In a recent post titled Do Americans really think Congress should establish English as the national language? Red Alert posed several questions about the value of Congress establishing English as the United States’ official language. The questions were raised after a new Rasmussen poll revealed that support for “comprehensive immigration reform” increases among Republicans and decreases among Democrats if a provision is included to make English the official language.
Allow me to provide answers.
Official English does not mean “English-only.” That is an opposition phrase intended to falsely paint the issue as a tool to eradicate all foreign-language speaking in the U.S. Rather, establishing an official English law would mean that for the federal government to act in its official capacity (or with legal authority), it must communicate in English. It means that the language of record would be the English language and that no one has a right to demand taxpayer funded translation services, documents, websites, answering services, etc. in any other language.
It also means that the government would use the official language alone unless there is a compelling public interest not to. For instance, DHS printing fliers and running radio ads in various languages to inform the public how to prepare for a nuclear attack? Yes, that is a compelling public interest. Wanting to apply for food stamps with the USDA in Turkish or French? That’s an individual interest and would be disallowed under an official English law.
The legislation that my organization, ProEnglish, supports in Congress—Rep. Steve King’s English Language Unity Act (H.R. 997)—limits translations to seven explicit areas that pose a compelling public interest, such as public safety and the teaching and funding of foreign languages in schools.
Currently, the government operates under a de facto unofficial multilingual mandate known as President Bill Clinton’s Executive Order 13166. This executive order requires every federal agency and every recipient of any federal funds, such as hospitals and doctors offices, to provide translation services, interpreters, and documents in any foreign language requested. There is no federal money set aside to help entities provide these services. In 2002, OMB reported that the cost of government translations likely exceeded $2 billion a year, and that figure didn’t even take into account the implementation of EO 13166. Even worse, the federal government is now twice as large as it was in 2002. Canada spends $2.4 billion a year on translation services into just two languages.
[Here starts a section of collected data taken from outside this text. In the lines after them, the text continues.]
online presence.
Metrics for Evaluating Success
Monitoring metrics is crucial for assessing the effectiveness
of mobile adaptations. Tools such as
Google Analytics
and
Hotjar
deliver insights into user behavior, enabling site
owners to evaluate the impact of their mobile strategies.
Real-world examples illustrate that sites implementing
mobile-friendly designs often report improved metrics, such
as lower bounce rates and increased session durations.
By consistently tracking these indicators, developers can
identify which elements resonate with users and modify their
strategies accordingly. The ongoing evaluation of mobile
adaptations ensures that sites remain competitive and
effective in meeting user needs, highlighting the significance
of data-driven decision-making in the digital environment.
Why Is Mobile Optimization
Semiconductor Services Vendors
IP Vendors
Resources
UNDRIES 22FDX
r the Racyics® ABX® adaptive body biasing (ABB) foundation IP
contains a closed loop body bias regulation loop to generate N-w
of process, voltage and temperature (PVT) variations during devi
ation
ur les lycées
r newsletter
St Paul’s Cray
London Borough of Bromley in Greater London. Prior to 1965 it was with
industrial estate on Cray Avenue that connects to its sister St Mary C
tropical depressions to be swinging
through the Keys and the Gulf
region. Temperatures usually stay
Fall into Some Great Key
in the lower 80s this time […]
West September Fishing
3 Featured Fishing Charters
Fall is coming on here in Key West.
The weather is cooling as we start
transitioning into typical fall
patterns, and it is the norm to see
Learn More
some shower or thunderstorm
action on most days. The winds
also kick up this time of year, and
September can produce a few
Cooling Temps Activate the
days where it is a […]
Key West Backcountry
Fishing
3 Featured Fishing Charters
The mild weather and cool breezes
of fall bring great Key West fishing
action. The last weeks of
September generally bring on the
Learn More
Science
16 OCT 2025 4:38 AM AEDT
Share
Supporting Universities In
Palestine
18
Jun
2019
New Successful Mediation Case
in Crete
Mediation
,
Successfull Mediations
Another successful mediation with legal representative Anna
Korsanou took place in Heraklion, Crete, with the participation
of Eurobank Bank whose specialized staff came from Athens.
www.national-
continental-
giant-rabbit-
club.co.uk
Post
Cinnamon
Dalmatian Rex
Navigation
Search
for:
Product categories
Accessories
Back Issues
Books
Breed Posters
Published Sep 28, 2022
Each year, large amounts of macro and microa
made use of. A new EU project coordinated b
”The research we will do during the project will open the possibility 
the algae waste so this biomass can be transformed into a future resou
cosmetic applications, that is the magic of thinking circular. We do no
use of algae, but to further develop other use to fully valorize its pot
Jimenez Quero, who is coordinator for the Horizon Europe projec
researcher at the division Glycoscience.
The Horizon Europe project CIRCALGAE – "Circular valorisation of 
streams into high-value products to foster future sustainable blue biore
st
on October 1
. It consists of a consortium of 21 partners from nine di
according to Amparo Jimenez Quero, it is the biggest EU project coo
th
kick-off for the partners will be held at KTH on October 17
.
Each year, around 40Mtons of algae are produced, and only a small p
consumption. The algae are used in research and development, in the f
Over 300 languages are spoken in the U.S. and we have 10 times the population of Canada—you do the math.
Multilingual government, quite simply, does not encourage immigrants to learn English. On the surface, it may seem like the compassionate thing to do, but removing incentives to achieve English fluency only harms immigrants. Census data prove that those who speak English earn, on average, two to three times as much as those who don’t.
In fact, the significance of unifying behind one national language is so profound that studies have shown that whether or not an immigrant can speak English dictates whether or not they self-identify as an American. One study found that immigrants who can speak English are 22 times more likely to refer to themselves as Americans, rather than an Italian, or a Colombian, or a Russian.
Officially multilingual nations, such as Belgium and Canada, suffer from a multitude of cultural conflicts, including the government’s practice of reverse discrimination against those who don’t speak all official languages. In Canada, if you don’t speak English and French, forget about getting a job with the provincial government—even if you live outside of Quebec where no one speaks French!
In other words, if you support a low-tax, limited scope government with fewer onerous mandates, an official English law is consistent with your ideology. As libertarian author and icon Ayn Rand stated so directly in her 1971 work The New Left: The Anti-Industrial Revolution, “A country has to have only one official language, if men are to understand one another.”
So yes, there is a reason why close to two-thirds of the states have adopted official English laws—it’s because the American people really do want Congress to preserve and protect our common tongue, English, by codifying it into law.